Example 2: rank-deficient linear model
## toy data
set.seed(0)
dat <- data.frame(y = rnorm(100), x1 = runif(100), x2 = rbeta(100,3,5))
dat$x3 <- with(dat, (x1 + x2) / 2)
## using `lm()`
summary(lm(y ~ x1 + x2 + x3, dat))
#Coefficients: (1 not defined because of singularities)
# Estimate Std. Error t value Pr(>|t|)
#(Intercept) 0.2164 0.2530 0.856 0.394
#x1 -0.1526 0.3252 -0.469 0.640
#x2 -0.3534 0.5707 -0.619 0.537
#x3 NA NA NA NA
#Residual standard error: 0.8886 on 97 degrees of freedom
#Multiple R-squared: 0.0069, Adjusted R-squared: -0.01358
#F-statistic: 0.337 on 2 and 97 DF, p-value: 0.7147
## using `lm.chol()`
lm.chol(y ~ x1 + x2 + x3, dat)
# Estimate Std. Error t value Pr(>|t|)
#(Intercept) 0.2164455 0.2529576 0.8556595 0.3942949
#x1 NA NA NA NA
#x2 -0.2007894 0.6866871 -0.2924030 0.7706030
#x3 -0.3051760 0.6504256 -0.4691944 0.6399836
#attr(,"sigma")
#[1] 0.8886214
#attr(,"adj.R2")
#[1] -0.01357594
#Warning message:
#In lm.chol(y ~ x1 + x2 + x3, dat) : Model is rank-deficient!
Here, lm.chol()
based on Cholesky factorization with complete pivoting and lm()
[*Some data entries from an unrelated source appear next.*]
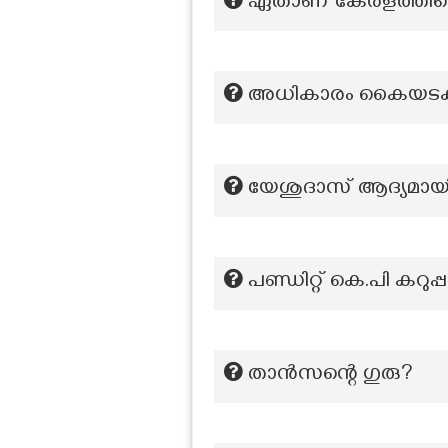
ഏതാണ് കേരളത്തിലെ
അധികാരം കൈയടക്കാൻ
യേശുദാസ് ആദ്യമായി 
പണ്ഡിറ്റ് കെ.പി ക
താൻസന്റെ ഗുരു?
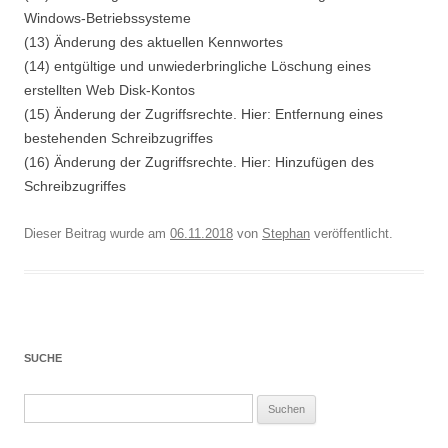
Windows-Betriebssysteme
(13) Änderung des aktuellen Kennwortes
(14) entgültige und unwiederbringliche Löschung eines
erstellten Web Disk-Kontos
(15) Änderung der Zugriffsrechte. Hier: Entfernung eines
bestehenden Schreibzugriffes
(16) Änderung der Zugriffsrechte. Hier: Hinzufügen des
Schreibzugriffes
Dieser Beitrag wurde am
06.11.2018
von
Stephan
veröffentlicht.
SUCHE
Suchen
nach:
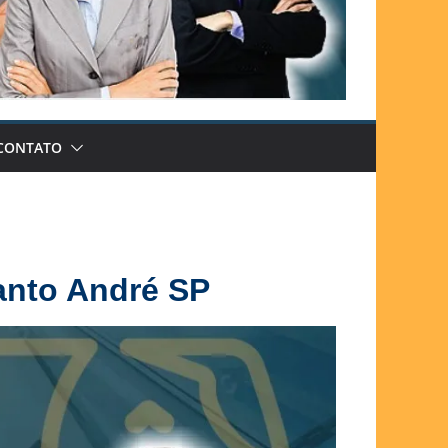
CONTATO
Santo André SP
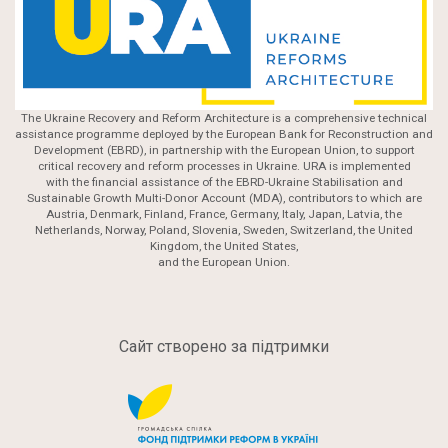
The Ukraine Recovery and Reform Architecture is a comprehensive technical
assistance programme deployed by the European Bank for Reconstruction and
Development (EBRD), in partnership with the European Union, to support
critical recovery and reform processes in Ukraine. URA is implemented
with the financial assistance of the EBRD-Ukraine Stabilisation and
Sustainable Growth Multi-Donor Account (MDA), contributors to which are
Austria, Denmark, Finland, France, Germany, Italy, Japan, Latvia, the
Netherlands, Norway, Poland, Slovenia, Sweden, Switzerland, the United
Kingdom, the United States,
and the European Union.
Сайт створено за підтримки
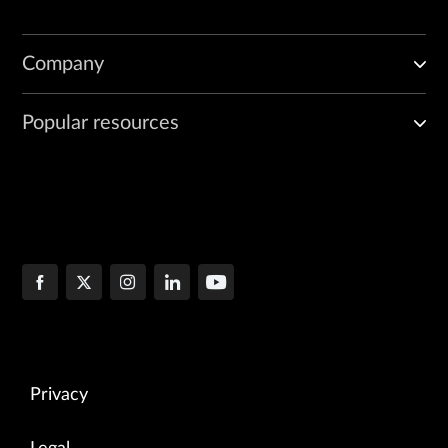
Company
Popular resources
Privacy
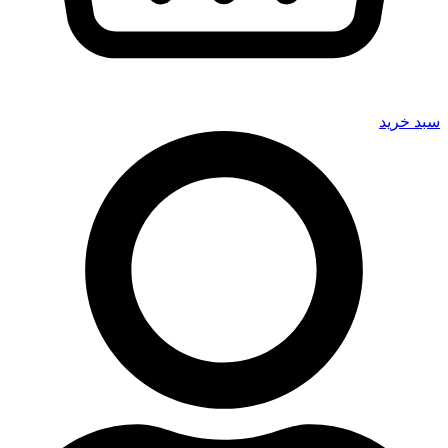
سبد خرید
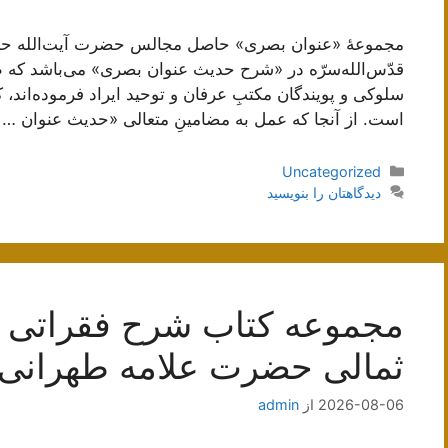
مجموعۀ «عنوان بصری» حاصل مجالس حضرت آیت‌الله ح
قدّس‌الله‌سرّه در «شرح حدیث عنوان بصری» می‌باشد که ط
سلوکی و پویندگان مکتبِ عرفان و توحید ایراد فرموده‌اند، 
است. از آنجا که عمل به مضامینِ متعالی «حدیث عنوان …
دسته‌ها
Uncategorized
دیدگاهتان را بنویسید
مجموعه کتاب شرح فقراتی از
ثمالی حضرت علامه طهرانی
2026-08-06
از
admin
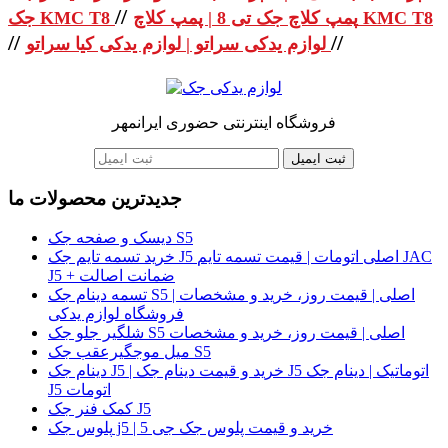
//
پمپ کلاچ جک تی 8 | پمپ کلاچ KMC T8
جک KMC T8
//
//
لوازم یدکی سراتو | لوازم یدکی کیا سراتو
فروشگاه اینترنتی حضوری ایرانمهر
ثبت ایمیل
جدیدترین محصولات ما
دیسک و صفحه جک S5
خرید تسمه تایم جک J5 اصلی اتومات | قیمت تسمه تایم JAC
J5 + ضمانت اصالت
تسمه دینام جک S5 اصلی | قیمت روز، خرید و مشخصات |
فروشگاه لوازم یدکی
شلگیر جلو جک S5 اصلی | قیمت روز، خرید و مشخصات
میل موجگیرعقب جک S5
دینام جک J5 | خرید و قیمت دینام جک J5 اتوماتیک | دینام جک
J5 اتومات
کمک فنر جک J5
پلوس جک j5 | خرید و قیمت پلوس جک جی 5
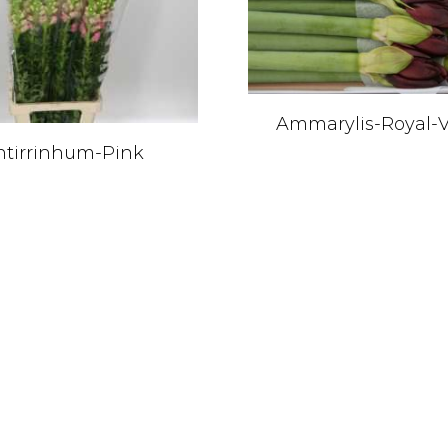
Ammarylis-Royal-V
ntirrinhum-Pink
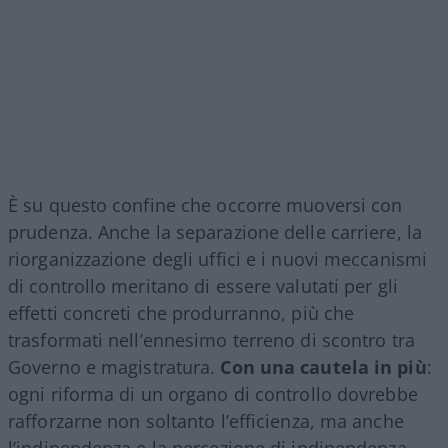
È su questo confine che occorre muoversi con
prudenza. Anche la separazione delle carriere, la
riorganizzazione degli uffici e i nuovi meccanismi
di controllo meritano di essere valutati per gli
effetti concreti che produrranno, più che
trasformati nell’ennesimo terreno di scontro tra
Governo e magistratura.
Con una cautela in più
:
ogni riforma di un organo di controllo dovrebbe
rafforzarne non soltanto l’efficienza, ma anche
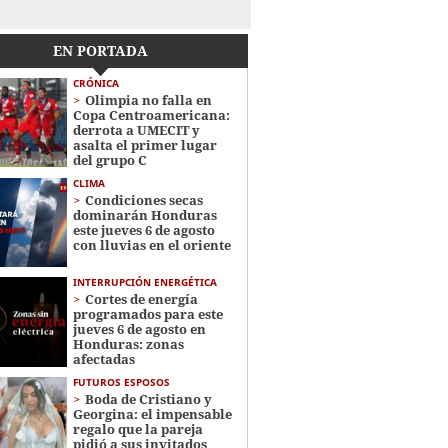
EN PORTADA
CRÓNICA
Olimpia no falla en
Copa Centroamericana:
derrota a UMECIT y
asalta el primer lugar
del grupo C
CLIMA
Condiciones secas
dominarán Honduras
este jueves 6 de agosto
con lluvias en el oriente
INTERRUPCIÓN ENERGÉTICA
Cortes de energía
programados para este
jueves 6 de agosto en
Honduras: zonas
afectadas
FUTUROS ESPOSOS
Boda de Cristiano y
Georgina: el impensable
regalo que la pareja
pidió a sus invitados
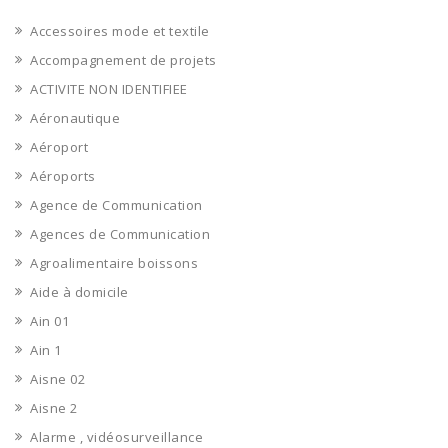
Accessoires mode et textile
Accompagnement de projets
ACTIVITE NON IDENTIFIEE
Aéronautique
Aéroport
Aéroports
Agence de Communication
Agences de Communication
Agroalimentaire boissons
Aide à domicile
Ain 01
Ain 1
Aisne 02
Aisne 2
Alarme , vidéosurveillance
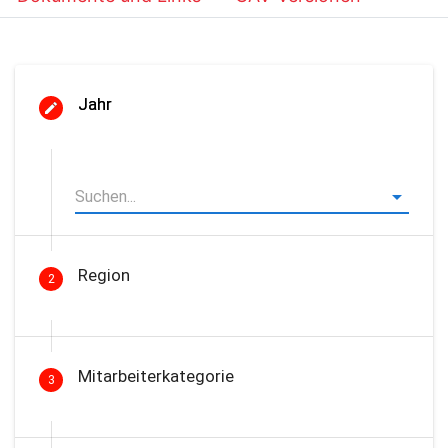
Jahr
Region
2
Mitarbeiterkategorie
3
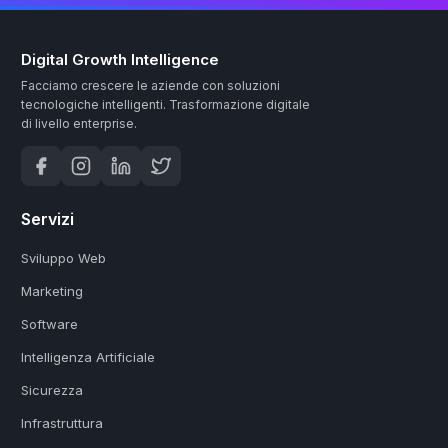
Digital Growth Intelligence
Facciamo crescere le aziende con soluzioni
tecnologiche intelligenti.
Trasformazione digitale
di livello enterprise.
Servizi
Sviluppo Web
Marketing
Software
Intelligenza Artificiale
Sicurezza
Infrastruttura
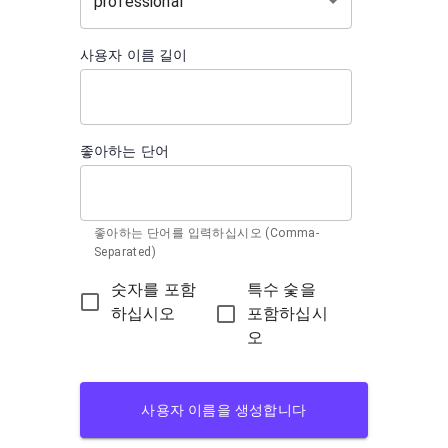
professional
사용자 이름 길이
좋아하는 단어
좋아하는 단어를 입력하십시오 (Comma-
Separated)
숫자를 포함
특수 숯을
하십시오
포함하십시
오
사용자 이름을 생성합니다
based on QR factorization with partial pivoting have shrunk different coefficients to NA
. But two estimation are equivalent, with the same fitted values and residuals.
Example 3: performance for large linear models
n <- 10000; p <- 300
set.seed(0)
dat <- as.data.frame(setNames(replicate(p, rnorm(n), simplify = FALSE), paste0("x",1:p)))
dat$y <- rnorm(n)
## using `lm()`
system.time(lm(y ~ ., dat))
# user system elapsed
# 3.212 0.096 3.315
## using `lm.chol()`
system.time(lm.chol(y ~ ., dat))
# user system elapsed
# 1.024 0.028 1.056
lm.chol()
is 3 ~ 4 times faster than lm()
. If you want to know the reason, read my this answer.
Remark
I have focused on improving performance on computational kernel. You can take one step further, by using Ben Bolker's parallelism suggestion. If my approach gives 3 times boost, and parallel computing gives 3 times boost on 4 cores, you end up with 9 times boost!